Among the entries below, please repeat exactly and only the lines from the line containing "neck: (574, 285)" to the line containing "right back paw: (370, 557)", both lines included.

Pixel coordinate listings:
____

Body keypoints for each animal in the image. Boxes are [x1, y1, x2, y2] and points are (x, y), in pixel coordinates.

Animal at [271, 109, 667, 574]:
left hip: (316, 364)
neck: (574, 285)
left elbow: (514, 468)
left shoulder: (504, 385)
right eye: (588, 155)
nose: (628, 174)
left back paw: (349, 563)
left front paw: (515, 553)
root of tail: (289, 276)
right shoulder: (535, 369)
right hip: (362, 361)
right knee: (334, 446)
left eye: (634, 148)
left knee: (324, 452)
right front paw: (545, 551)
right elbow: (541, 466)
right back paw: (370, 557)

____

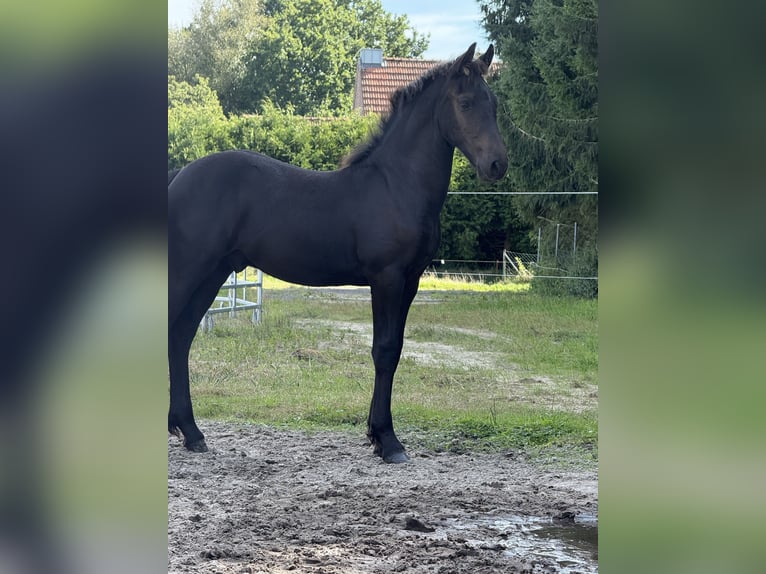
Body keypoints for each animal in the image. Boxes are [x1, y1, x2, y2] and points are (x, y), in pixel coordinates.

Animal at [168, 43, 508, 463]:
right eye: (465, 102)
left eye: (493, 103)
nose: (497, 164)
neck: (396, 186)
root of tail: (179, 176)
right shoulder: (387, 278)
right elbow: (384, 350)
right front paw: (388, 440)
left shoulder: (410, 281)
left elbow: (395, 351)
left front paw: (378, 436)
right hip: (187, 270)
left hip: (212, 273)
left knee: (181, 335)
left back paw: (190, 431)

____

* OUTPUT FOR THIS TASK:
neck: (574, 285)
left elbow: (514, 468)
left shoulder: (504, 385)
right eye: (588, 155)
nose: (628, 174)
left back paw: (349, 563)
left front paw: (515, 553)
root of tail: (289, 276)
right shoulder: (535, 369)
right hip: (362, 361)
right knee: (334, 446)
left eye: (634, 148)
left knee: (324, 452)
right front paw: (545, 551)
right elbow: (541, 466)
right back paw: (370, 557)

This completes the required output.